Le projet de loi fédéral C-311, qui vient d'être adopté aux Communes, permettra à tout Canadien qui le désire de traverser les frontières provinciales en possession d'alcool, ou de mandater quelqu'un pour le faire. Autrement dit, il sera possible d'acheter du vin dans une autre province, en personne ou en ligne, et de le rapporter ou de le faire livrer chez soi, pour autant que ce soit pour consommation personnelle.

Cependant, cette loi prévoit qu'il reviendra aux provinces de décider des quantités d'alcool jugées raisonnables. La SAQ a déjà fait part de ses doléances et inquiétudes auprès du Sénat ; celles-ci sont restées lettre morte. Maintenant que le projet de loi a été adopté, le Québec, comme les autres provinces, devra s'y plier. Reste à savoir comment elle le fera.

La SAQ et le ministère des Finances tenteront de vous convaincre, dans les prochaines semaines et les prochains mois, qu'il y a dans cette législation un grand risque de pertes de revenus pour notre gouvernement. On craint la création d'une concurrence entre les vignerons du Canada et notre monopole. On craint que les gens qui vivent le long de la frontière avec l'Ontario délaissent nos succursales pour celles de la LCBO. On craint que la vente en ligne ne laisse libre cours aux mineurs qui veulent se procurer de l'alcool. Bref, on place tranquillement ses pions pour préparer les gens à une nouvelle taxation.

Or, rien de tout cela ne s'avérera et, mieux encore, la SAQ a devant elle un nouveau marché qu'elle se doit d'exploiter : le Canada.

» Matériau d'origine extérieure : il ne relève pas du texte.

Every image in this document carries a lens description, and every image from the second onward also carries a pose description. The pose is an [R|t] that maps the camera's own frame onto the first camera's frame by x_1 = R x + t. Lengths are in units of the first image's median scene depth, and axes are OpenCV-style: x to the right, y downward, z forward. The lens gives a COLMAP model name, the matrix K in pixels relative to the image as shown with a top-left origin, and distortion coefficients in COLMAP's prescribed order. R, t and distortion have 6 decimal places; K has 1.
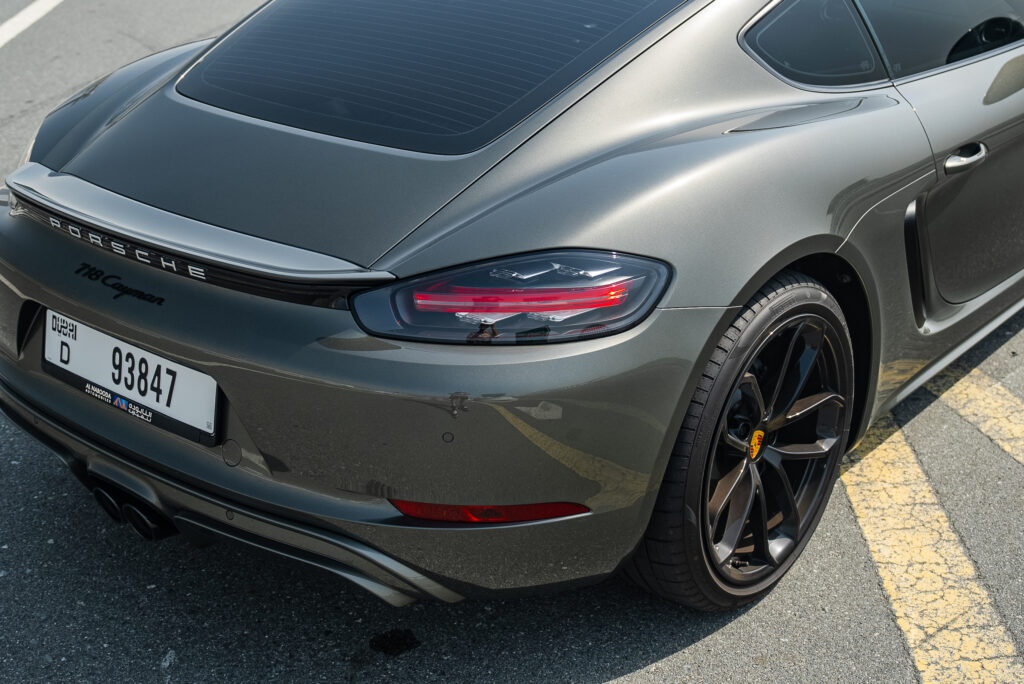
lens RADIAL K [[1433.8, 0, 512.0], [0, 1433.8, 342.0], [0, 0, 1]] dist [0.010017, -0.004885]
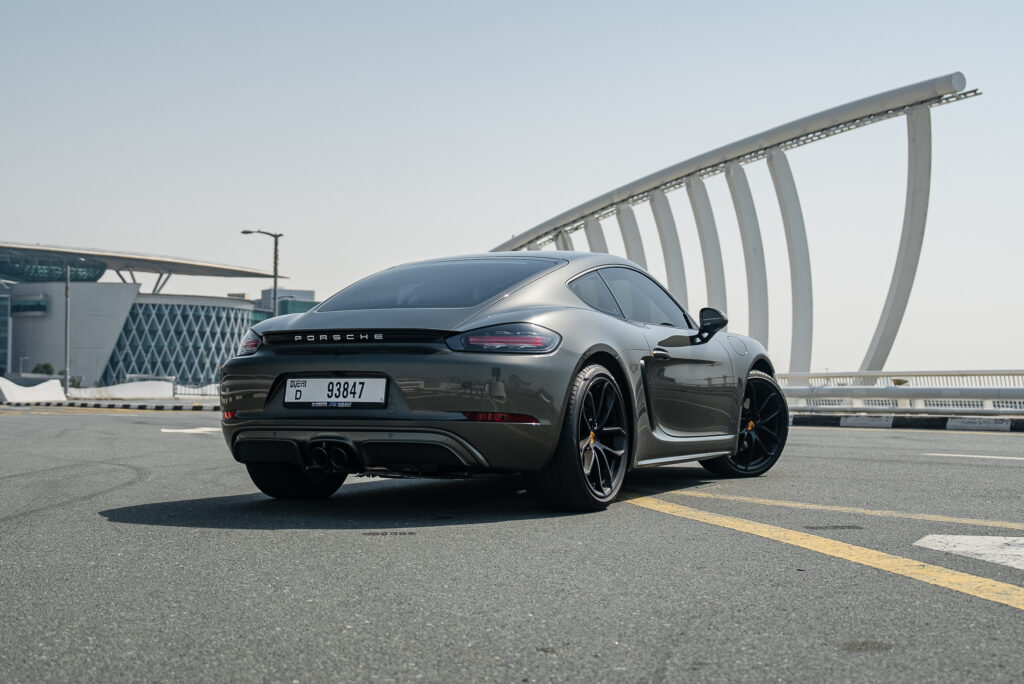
lens RADIAL K [[1580.3, 0, 512.0], [0, 1580.3, 342.0], [0, 0, 1]] dist [-0.023536, 0.906229]
pose [[0.973871, 0.000228, 0.227100, -0.581353], [0.094355, 0.909196, -0.405536, 1.036226], [-0.206571, 0.416368, 0.885419, -1.402925]]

L'occasion est belle de gonfler son chiffre d'affaires en offrant son impressionnante gamme de produits à la grandeur du pays.

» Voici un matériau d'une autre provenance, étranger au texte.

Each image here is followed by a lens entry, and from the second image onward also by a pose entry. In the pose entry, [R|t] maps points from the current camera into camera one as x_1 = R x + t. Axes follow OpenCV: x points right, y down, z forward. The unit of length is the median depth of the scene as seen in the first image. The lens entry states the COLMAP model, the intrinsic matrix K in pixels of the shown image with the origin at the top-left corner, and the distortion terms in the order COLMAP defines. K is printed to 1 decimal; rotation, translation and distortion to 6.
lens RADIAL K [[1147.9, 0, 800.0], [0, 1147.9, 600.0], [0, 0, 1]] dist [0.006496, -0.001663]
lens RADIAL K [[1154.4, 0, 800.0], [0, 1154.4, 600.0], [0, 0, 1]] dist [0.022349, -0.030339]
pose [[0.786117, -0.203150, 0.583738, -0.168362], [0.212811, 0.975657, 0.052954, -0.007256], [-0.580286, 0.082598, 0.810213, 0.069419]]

La SAQ n'a pas à craindre de perdre les parts de marché qu'elle possède dans vin canadien, car elles sont au demeurant médiocres : pour l'exercice financier 2011-2012, le pourcentage des 2,66 milliards $ de chiffre d'affaires de la SAQ attribuable aux vins du Canada est de 0,25% (7 millions $). De plus, les gens qui traversent déjà en Ontario pour se procurer de l'alcool ne le feront ni plus, ni moins, car ils ont toujours fait fi de ces vétustes interdits autrefois en place.

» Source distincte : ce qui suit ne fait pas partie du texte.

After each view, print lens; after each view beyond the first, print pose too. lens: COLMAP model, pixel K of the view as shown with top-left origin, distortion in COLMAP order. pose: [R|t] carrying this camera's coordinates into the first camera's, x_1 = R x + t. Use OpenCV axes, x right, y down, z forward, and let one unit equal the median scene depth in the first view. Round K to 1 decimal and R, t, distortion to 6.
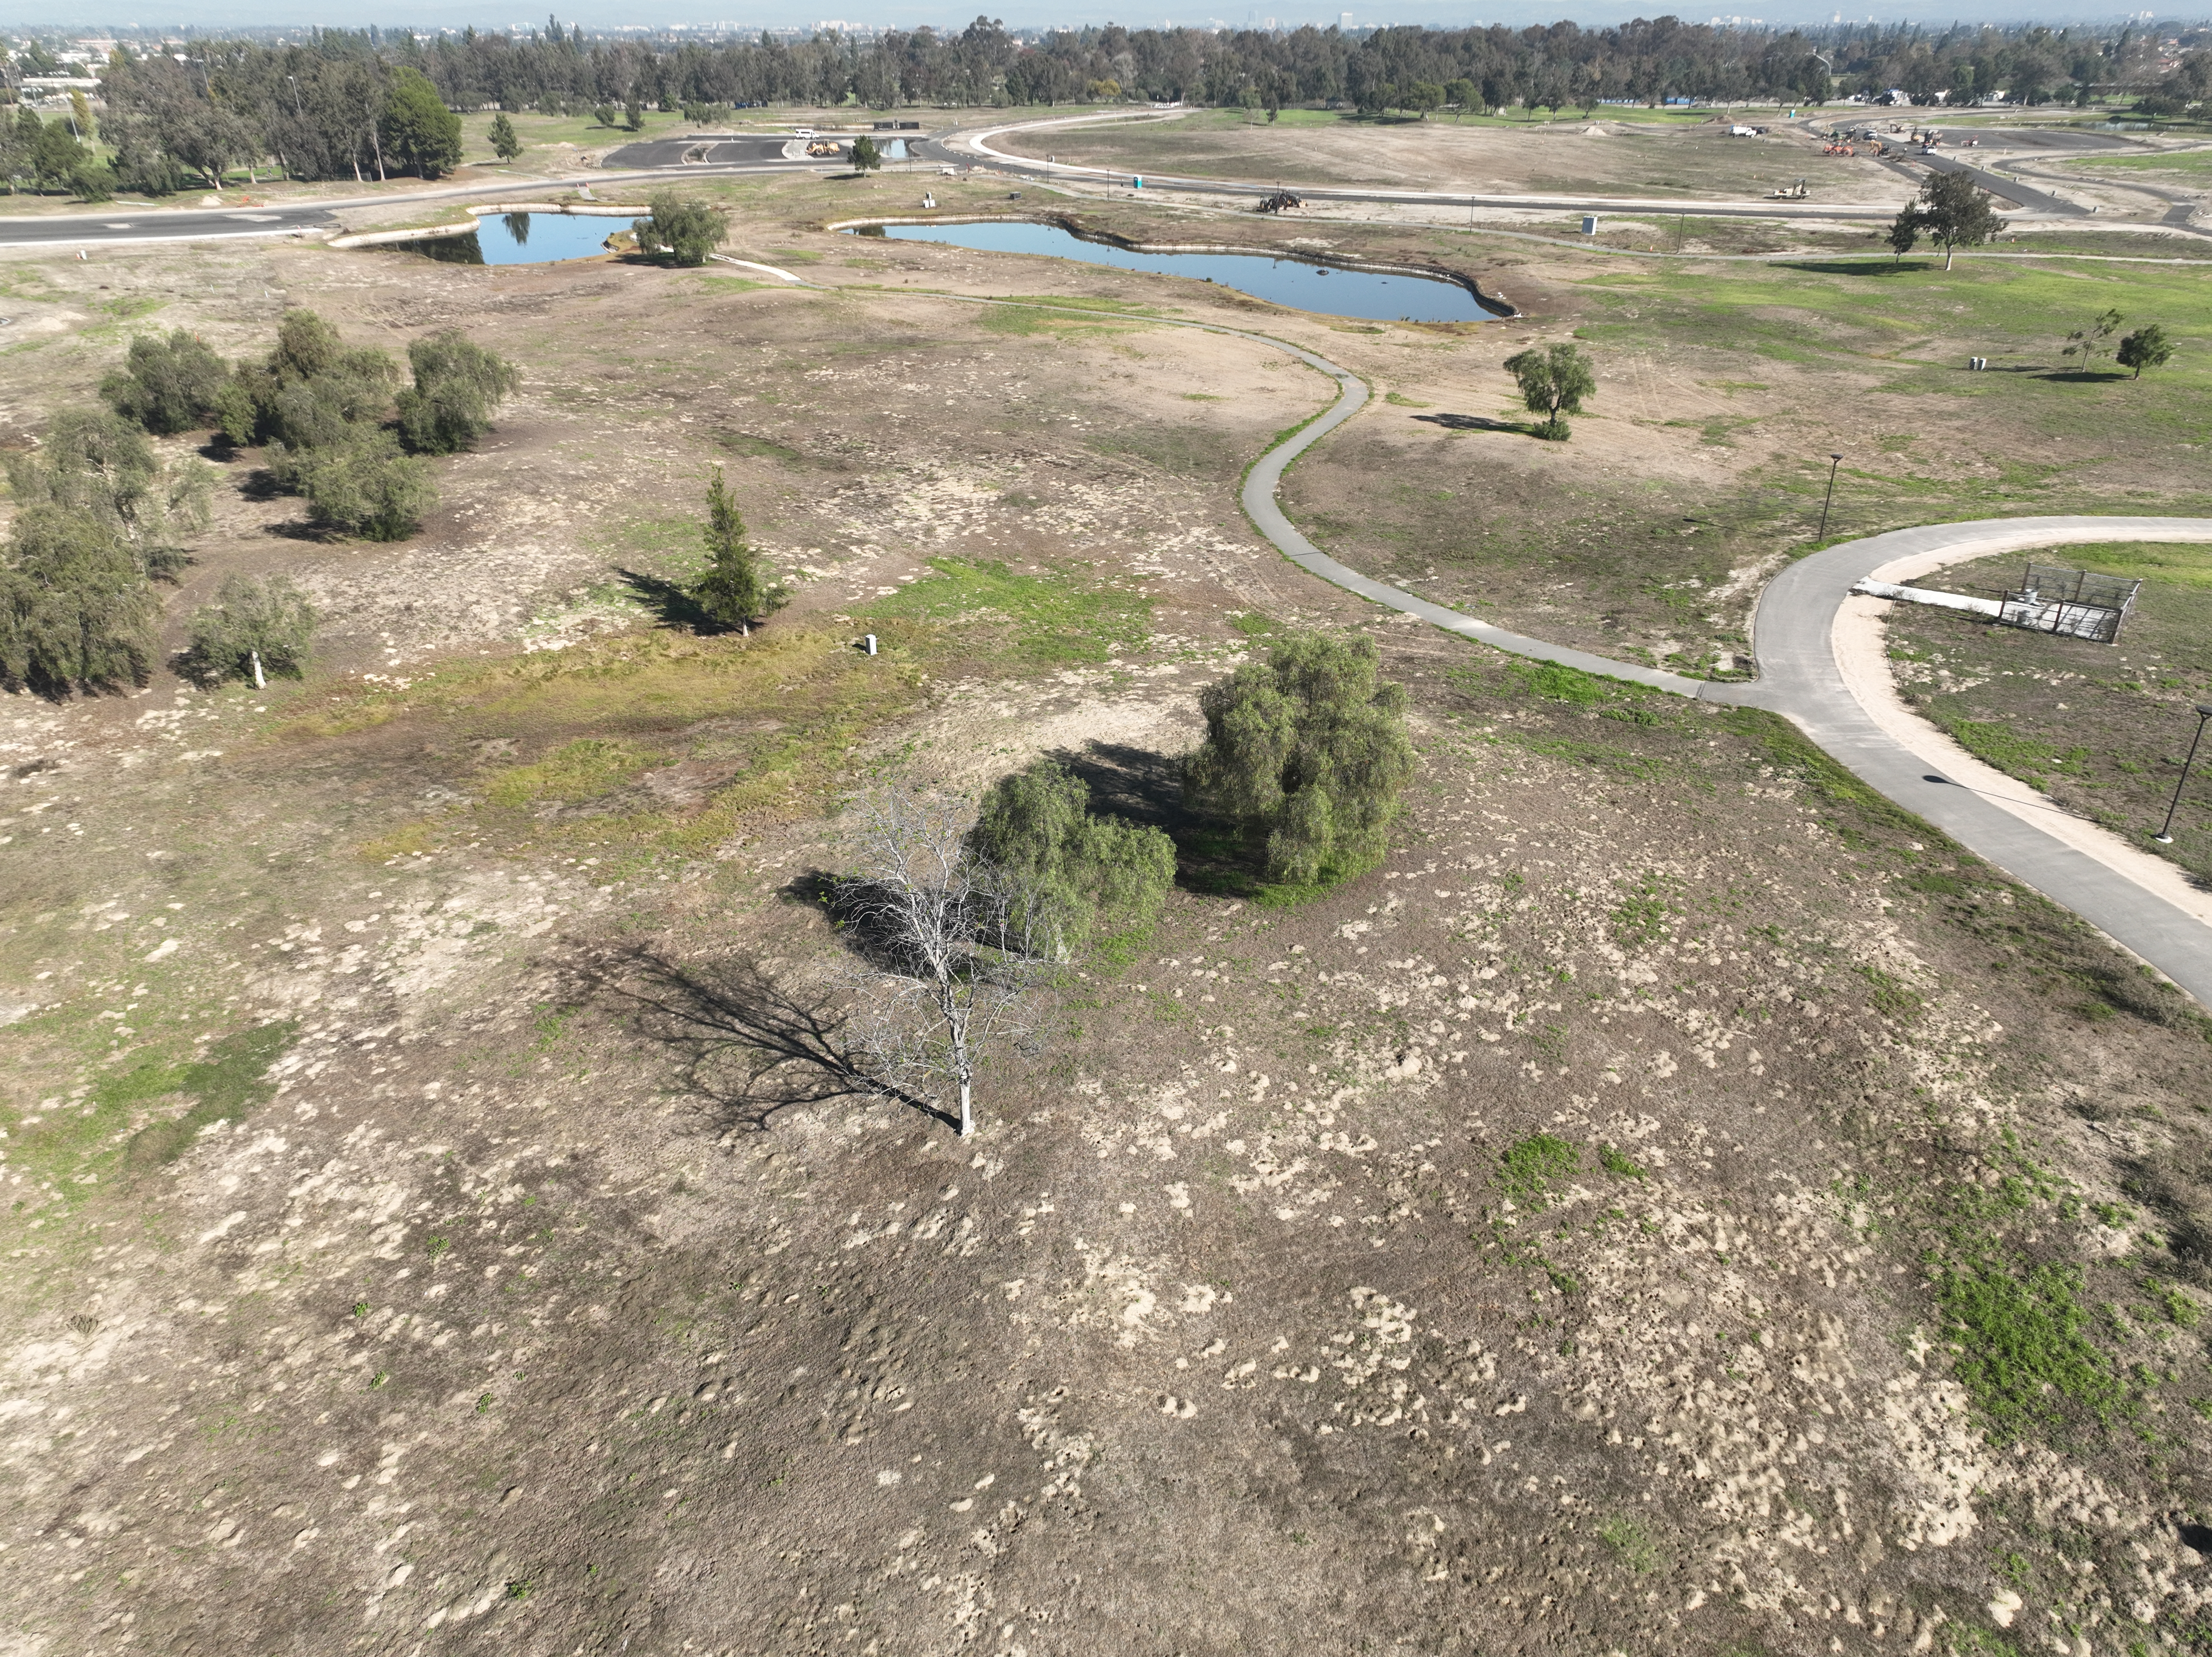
lens RADIAL K [[1560.7, 0, 1106.0], [0, 1560.7, 828.5], [0, 0, 1]] dist [-0.007661, 0.029037]
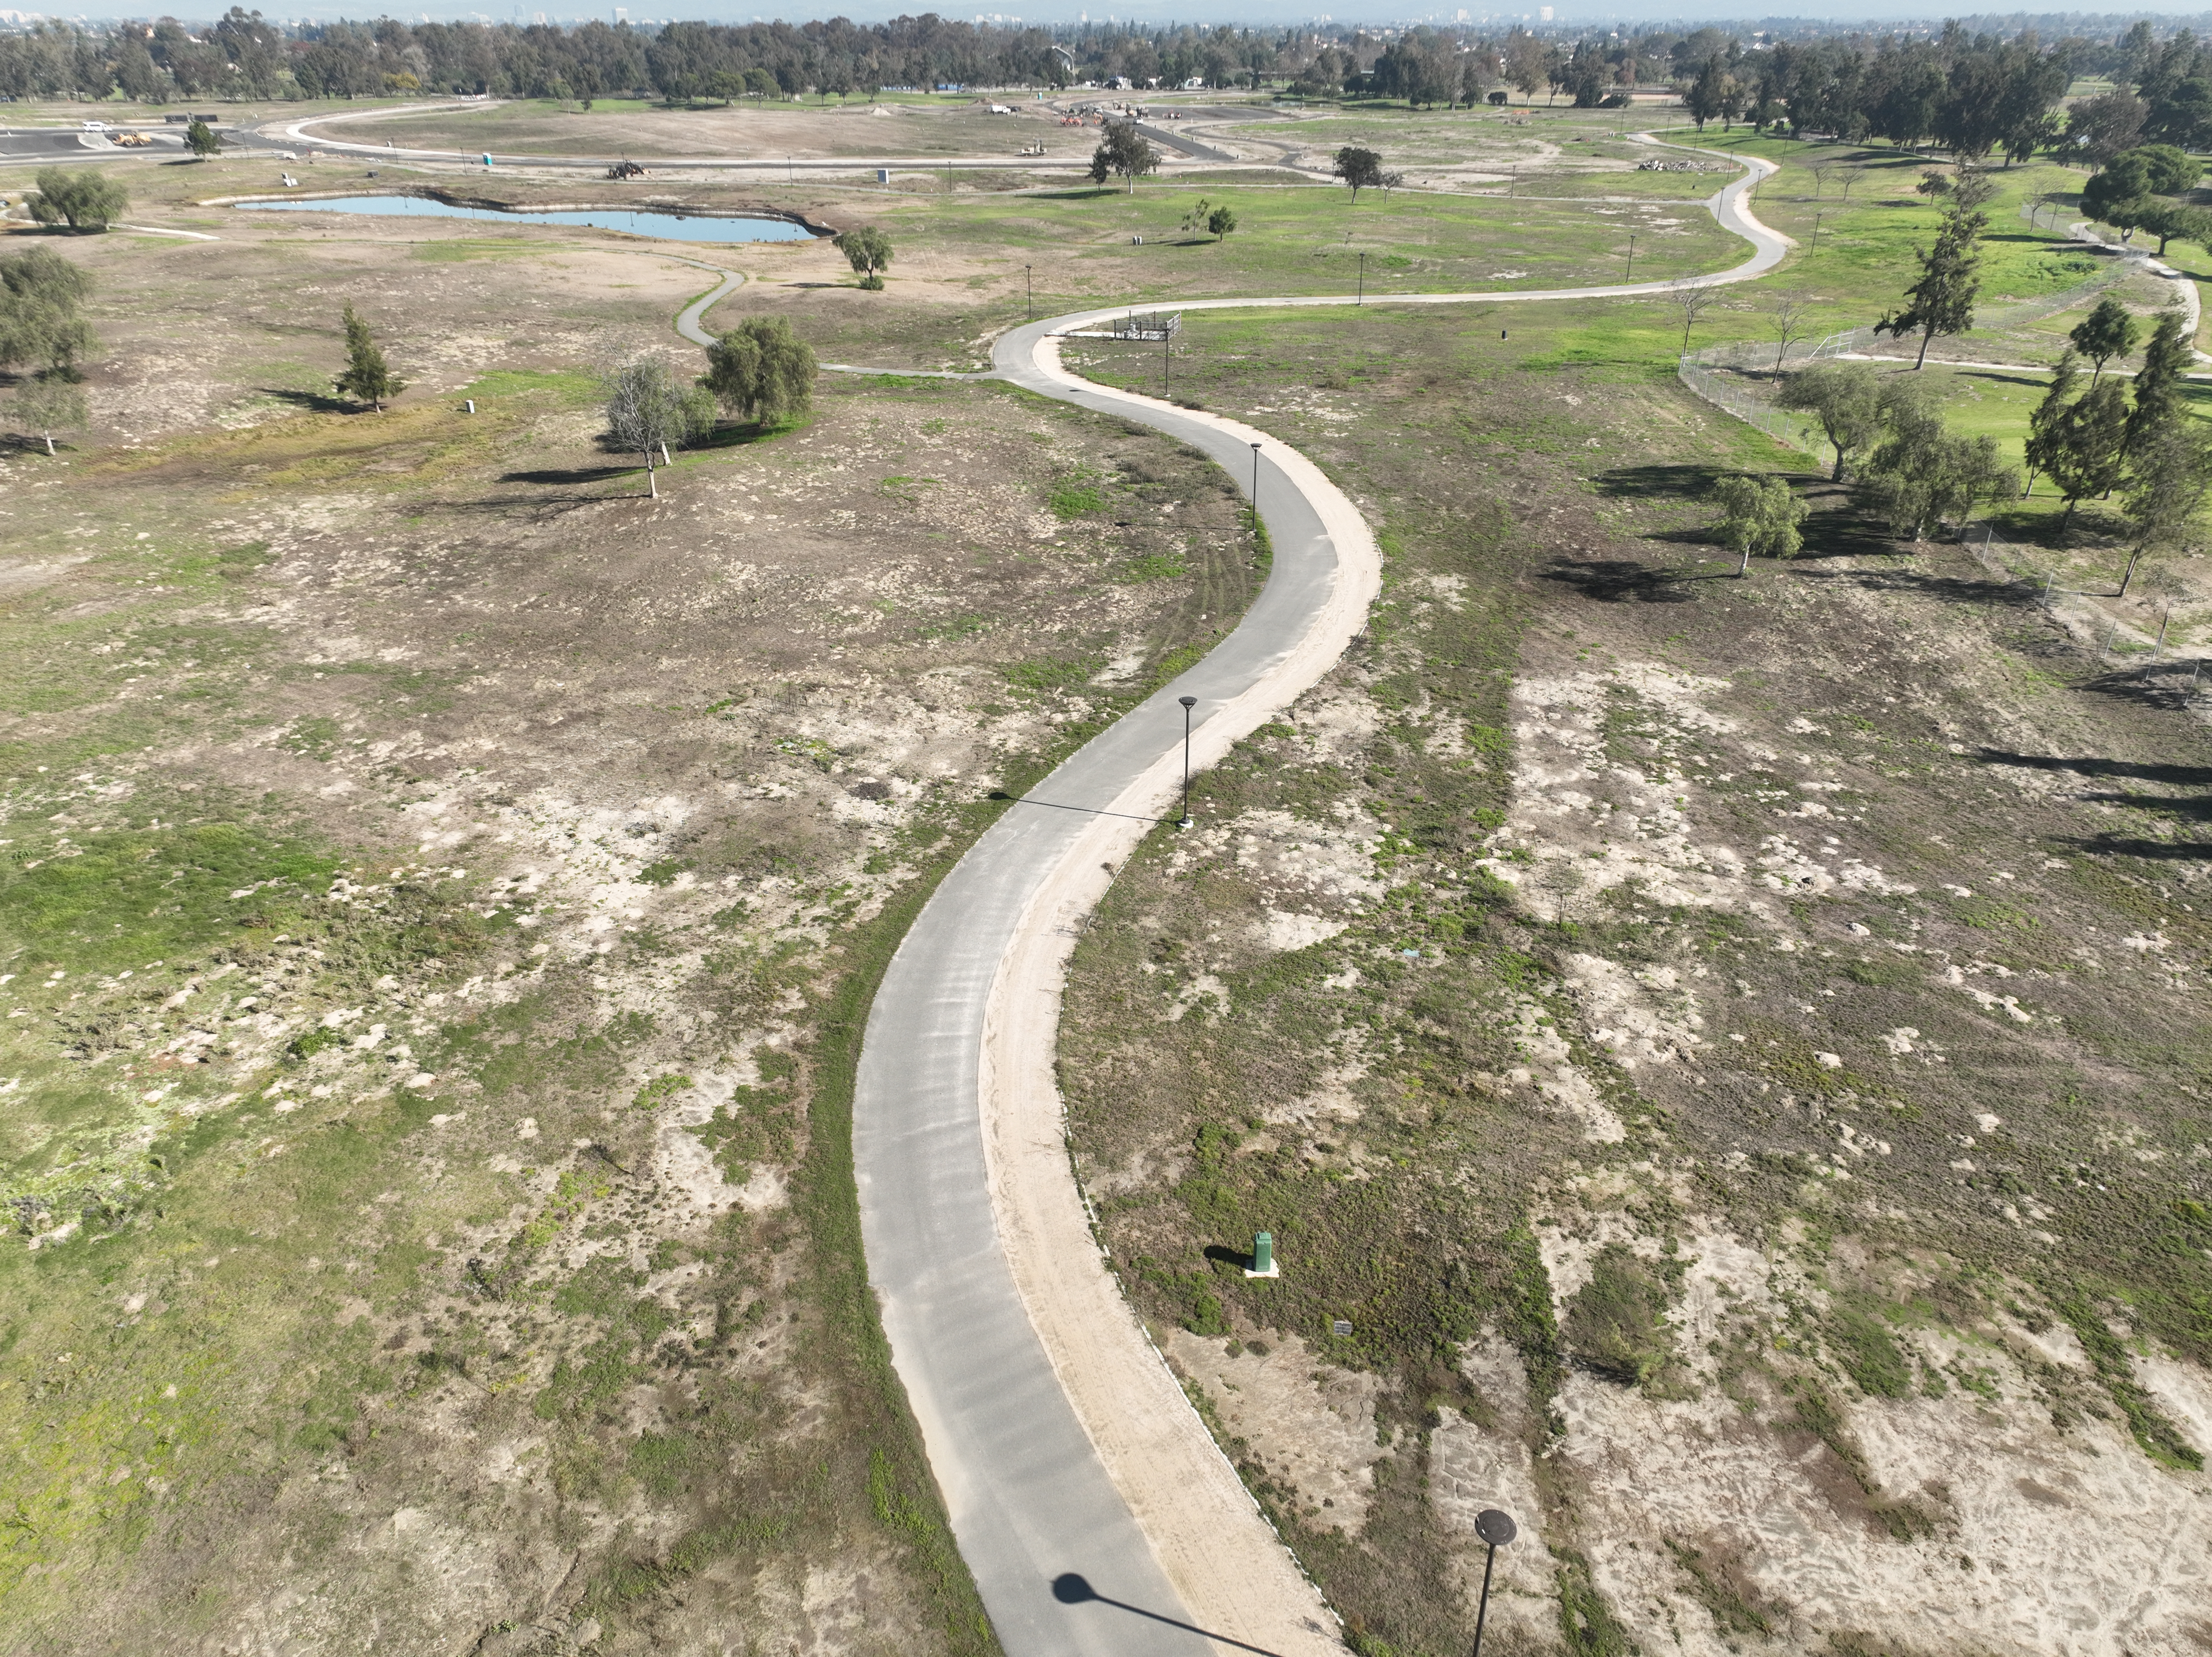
lens RADIAL K [[1559.6, 0, 1108.8], [0, 1559.6, 824.6], [0, 0, 1]] dist [-0.001844, 0.021350]
pose [[0.918659, -0.181088, 0.351101, -0.176904], [0.181153, 0.982902, 0.032964, 0.342387], [-0.351068, 0.033320, 0.935757, -0.656009]]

Pour ce qui est des mineurs et de l'alcool, les mécanismes de vérification d'identité déjà en place et la bonne vieille autorité parentale ne sont pas à sous-estimer.

Plutôt que d'une menace pour l'économie de la province, il faut voir la loi C-311 comme une occasion de croissance pour notre province et pour tout le pays. Une liberté commerciale qui créera une saine concurrence entre les gros marchands d'alcool provinciaux et donnera aux consommateurs un pouvoir d'achat renouvelé.

Un chien gardé en laisse qui jappe pour qu'on le détache ne s'enfuira pas nécessairement. La liberté, après tout, est une question de principe.